_Your assignment_
Pull out every line in the listing below that contains the string "HTML". Case counts.

_Provided records_
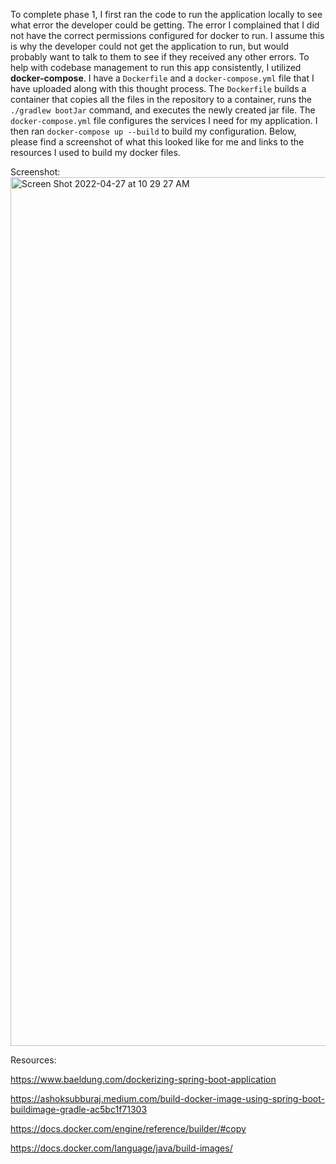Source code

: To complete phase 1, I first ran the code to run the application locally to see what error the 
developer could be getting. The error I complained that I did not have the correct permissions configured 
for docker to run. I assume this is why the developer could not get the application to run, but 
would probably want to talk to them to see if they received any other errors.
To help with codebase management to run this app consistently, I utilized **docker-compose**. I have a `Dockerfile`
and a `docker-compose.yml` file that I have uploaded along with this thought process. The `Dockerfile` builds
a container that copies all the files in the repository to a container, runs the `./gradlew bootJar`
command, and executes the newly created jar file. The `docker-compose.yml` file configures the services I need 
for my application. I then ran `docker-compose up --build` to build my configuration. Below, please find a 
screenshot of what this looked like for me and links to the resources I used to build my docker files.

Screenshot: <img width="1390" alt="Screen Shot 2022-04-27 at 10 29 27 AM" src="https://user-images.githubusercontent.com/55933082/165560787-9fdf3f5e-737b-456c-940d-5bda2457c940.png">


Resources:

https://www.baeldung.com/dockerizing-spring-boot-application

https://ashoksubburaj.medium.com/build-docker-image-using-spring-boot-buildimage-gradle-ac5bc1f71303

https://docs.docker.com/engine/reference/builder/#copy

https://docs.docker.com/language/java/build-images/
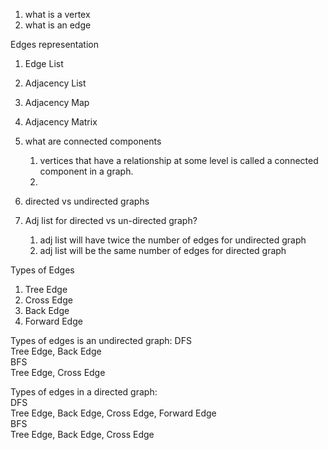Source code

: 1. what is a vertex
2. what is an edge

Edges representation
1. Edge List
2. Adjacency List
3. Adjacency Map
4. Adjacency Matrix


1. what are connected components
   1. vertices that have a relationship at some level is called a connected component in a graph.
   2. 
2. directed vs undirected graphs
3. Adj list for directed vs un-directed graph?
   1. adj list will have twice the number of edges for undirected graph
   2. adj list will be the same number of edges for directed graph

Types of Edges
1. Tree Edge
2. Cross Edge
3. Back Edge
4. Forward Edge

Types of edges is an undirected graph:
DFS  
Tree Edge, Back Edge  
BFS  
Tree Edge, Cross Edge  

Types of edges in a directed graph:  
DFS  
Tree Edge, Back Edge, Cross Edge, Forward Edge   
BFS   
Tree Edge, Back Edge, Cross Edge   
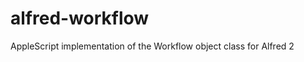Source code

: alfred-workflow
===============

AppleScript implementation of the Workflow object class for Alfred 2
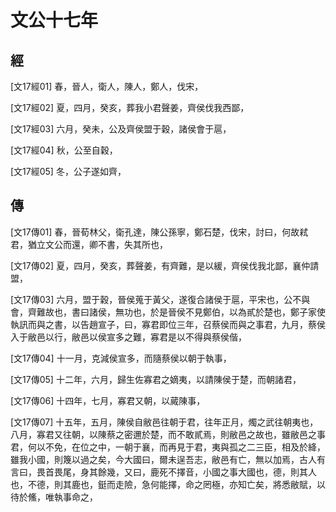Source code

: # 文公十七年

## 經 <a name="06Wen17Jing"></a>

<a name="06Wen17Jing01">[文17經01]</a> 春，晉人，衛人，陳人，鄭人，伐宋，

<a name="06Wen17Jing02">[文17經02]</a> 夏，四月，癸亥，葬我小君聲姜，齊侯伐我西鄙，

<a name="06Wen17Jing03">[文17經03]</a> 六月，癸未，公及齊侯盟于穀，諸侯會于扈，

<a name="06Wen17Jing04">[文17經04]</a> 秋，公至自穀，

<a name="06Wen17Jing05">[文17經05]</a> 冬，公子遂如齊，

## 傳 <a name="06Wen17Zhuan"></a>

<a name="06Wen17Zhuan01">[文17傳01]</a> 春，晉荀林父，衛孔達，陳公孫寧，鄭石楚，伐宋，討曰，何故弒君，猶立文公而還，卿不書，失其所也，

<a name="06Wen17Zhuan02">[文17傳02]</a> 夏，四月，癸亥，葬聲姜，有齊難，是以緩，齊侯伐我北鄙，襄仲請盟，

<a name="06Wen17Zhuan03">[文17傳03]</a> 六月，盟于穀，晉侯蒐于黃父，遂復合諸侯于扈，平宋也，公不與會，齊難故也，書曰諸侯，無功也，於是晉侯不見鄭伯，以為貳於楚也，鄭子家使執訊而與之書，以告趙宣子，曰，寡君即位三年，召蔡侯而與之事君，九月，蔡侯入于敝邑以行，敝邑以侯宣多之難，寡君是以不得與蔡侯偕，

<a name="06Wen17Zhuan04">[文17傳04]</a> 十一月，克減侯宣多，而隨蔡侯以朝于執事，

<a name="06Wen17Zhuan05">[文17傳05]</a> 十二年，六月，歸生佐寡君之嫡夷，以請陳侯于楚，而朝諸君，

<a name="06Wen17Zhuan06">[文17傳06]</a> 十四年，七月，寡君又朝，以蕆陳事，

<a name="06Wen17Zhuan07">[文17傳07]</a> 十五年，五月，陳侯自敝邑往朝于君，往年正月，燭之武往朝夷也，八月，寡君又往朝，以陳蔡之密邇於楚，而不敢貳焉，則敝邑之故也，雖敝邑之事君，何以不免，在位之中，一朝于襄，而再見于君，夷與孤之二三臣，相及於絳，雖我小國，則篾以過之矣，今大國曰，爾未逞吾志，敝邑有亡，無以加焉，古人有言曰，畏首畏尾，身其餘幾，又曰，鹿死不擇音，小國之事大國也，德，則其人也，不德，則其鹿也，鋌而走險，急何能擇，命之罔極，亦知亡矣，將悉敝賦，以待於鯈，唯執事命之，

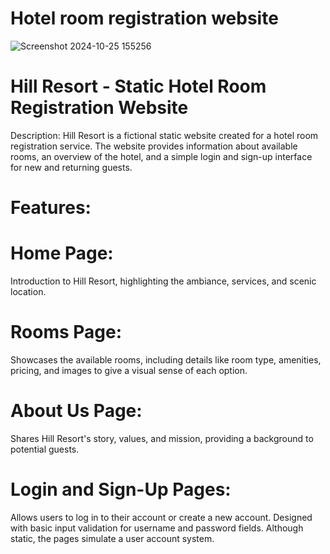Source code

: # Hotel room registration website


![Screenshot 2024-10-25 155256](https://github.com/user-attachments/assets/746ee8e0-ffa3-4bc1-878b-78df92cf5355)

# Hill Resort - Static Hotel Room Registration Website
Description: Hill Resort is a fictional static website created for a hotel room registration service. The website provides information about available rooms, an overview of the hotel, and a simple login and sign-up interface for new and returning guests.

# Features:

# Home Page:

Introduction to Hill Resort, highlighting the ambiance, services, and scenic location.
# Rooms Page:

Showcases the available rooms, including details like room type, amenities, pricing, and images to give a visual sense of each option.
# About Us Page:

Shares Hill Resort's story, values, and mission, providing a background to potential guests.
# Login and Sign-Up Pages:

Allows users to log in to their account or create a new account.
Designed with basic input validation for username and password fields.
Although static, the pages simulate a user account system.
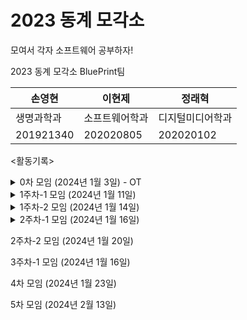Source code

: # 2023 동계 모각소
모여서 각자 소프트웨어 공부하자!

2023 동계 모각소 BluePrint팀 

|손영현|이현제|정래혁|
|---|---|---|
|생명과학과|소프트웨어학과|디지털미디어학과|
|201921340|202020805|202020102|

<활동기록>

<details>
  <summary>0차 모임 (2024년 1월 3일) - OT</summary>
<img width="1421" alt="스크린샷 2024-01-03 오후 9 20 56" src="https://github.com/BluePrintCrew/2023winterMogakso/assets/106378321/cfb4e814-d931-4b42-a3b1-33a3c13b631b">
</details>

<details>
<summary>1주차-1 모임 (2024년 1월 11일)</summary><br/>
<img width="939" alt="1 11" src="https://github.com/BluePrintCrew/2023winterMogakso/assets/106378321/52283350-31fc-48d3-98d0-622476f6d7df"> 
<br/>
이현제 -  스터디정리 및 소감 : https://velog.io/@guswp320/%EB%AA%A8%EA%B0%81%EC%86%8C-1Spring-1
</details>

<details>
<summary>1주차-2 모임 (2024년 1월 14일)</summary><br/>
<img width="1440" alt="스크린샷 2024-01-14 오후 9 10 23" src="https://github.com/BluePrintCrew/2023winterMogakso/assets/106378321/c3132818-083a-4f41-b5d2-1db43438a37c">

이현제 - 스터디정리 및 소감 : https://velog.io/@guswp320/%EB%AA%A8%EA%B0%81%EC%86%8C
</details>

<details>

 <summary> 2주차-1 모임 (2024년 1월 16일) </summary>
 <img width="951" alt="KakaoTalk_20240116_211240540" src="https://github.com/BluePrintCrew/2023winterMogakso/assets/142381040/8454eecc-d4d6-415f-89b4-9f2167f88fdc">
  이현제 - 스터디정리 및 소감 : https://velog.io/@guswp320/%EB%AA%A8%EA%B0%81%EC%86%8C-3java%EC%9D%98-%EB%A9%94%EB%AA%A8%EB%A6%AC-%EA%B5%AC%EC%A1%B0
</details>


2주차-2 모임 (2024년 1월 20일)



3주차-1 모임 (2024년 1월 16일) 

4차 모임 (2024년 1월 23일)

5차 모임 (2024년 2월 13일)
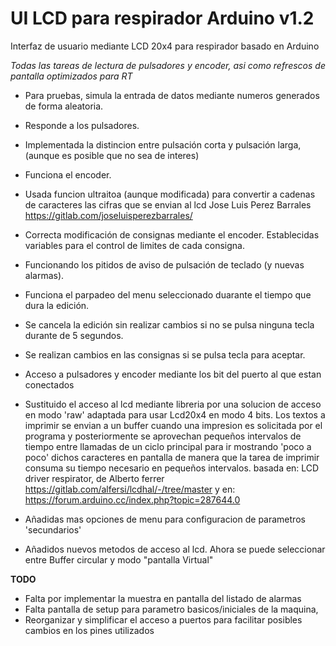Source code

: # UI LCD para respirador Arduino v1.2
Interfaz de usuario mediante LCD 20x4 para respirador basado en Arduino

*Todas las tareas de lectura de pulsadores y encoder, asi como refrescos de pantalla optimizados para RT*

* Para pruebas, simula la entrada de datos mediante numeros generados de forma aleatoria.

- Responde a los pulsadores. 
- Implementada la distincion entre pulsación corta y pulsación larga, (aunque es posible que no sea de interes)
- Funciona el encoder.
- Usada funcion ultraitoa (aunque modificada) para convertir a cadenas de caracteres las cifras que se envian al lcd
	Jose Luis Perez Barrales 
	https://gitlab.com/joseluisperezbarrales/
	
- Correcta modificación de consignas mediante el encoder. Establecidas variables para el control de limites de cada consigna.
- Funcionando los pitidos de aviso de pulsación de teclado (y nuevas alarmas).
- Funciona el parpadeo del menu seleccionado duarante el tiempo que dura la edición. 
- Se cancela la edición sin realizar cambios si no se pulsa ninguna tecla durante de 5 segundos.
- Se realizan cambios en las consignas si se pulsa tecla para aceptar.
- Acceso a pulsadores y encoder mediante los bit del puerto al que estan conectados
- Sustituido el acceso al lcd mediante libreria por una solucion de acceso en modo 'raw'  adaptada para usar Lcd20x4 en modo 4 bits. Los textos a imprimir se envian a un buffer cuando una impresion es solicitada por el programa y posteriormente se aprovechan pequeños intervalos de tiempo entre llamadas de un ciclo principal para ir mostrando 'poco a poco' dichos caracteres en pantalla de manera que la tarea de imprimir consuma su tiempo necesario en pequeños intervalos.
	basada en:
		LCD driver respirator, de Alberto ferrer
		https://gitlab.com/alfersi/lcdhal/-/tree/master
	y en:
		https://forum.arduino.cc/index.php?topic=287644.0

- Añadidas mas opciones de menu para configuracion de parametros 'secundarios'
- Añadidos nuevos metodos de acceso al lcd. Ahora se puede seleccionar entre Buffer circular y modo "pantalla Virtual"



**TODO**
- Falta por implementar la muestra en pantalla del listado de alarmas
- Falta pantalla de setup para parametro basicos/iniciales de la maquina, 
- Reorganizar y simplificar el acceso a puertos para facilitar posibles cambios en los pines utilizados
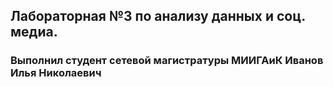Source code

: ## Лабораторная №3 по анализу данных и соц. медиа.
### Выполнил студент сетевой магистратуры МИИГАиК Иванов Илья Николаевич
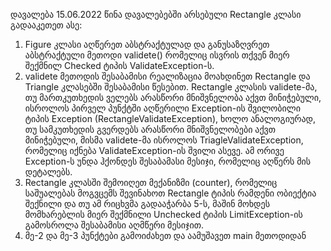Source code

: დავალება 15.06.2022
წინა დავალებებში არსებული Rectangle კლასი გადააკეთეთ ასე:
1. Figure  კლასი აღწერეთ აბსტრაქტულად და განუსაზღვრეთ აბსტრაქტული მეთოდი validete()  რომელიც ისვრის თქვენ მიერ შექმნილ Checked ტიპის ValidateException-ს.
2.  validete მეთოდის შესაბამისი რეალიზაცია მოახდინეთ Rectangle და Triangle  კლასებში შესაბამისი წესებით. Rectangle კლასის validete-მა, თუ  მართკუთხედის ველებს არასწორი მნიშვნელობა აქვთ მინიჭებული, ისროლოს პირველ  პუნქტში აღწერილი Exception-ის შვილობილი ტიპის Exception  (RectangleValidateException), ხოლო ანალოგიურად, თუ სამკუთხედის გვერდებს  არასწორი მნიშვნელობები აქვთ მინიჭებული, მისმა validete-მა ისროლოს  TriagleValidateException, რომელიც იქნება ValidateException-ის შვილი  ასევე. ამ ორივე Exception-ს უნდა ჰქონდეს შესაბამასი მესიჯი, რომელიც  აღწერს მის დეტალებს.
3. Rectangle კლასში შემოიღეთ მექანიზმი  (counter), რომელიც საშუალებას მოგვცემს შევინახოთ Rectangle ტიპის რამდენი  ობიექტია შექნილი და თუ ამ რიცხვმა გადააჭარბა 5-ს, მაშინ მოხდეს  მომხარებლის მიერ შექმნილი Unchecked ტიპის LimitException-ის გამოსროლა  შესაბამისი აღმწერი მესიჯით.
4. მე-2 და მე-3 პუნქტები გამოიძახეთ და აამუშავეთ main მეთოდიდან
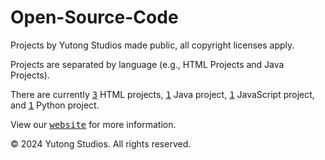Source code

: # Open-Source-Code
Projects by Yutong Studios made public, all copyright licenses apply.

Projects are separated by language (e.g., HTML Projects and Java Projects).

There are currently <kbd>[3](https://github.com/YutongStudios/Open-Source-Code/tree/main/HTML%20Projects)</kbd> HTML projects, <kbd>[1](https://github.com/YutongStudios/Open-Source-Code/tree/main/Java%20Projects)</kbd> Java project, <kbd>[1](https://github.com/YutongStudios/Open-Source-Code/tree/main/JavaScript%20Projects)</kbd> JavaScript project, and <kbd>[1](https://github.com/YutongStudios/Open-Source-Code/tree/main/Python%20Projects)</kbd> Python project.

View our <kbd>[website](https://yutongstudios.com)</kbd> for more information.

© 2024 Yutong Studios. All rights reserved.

_Answer to this exercise_
Projects are separated by language (e.g., HTML Projects and Java Projects).
There are currently <kbd>[3](https://github.com/YutongStudios/Open-Source-Code/tree/main/HTML%20Projects)</kbd> HTML projects, <kbd>[1](https://github.com/YutongStudios/Open-Source-Code/tree/main/Java%20Projects)</kbd> Java project, <kbd>[1](https://github.com/YutongStudios/Open-Source-Code/tree/main/JavaScript%20Projects)</kbd> JavaScript project, and <kbd>[1](https://github.com/YutongStudios/Open-Source-Code/tree/main/Python%20Projects)</kbd> Python project.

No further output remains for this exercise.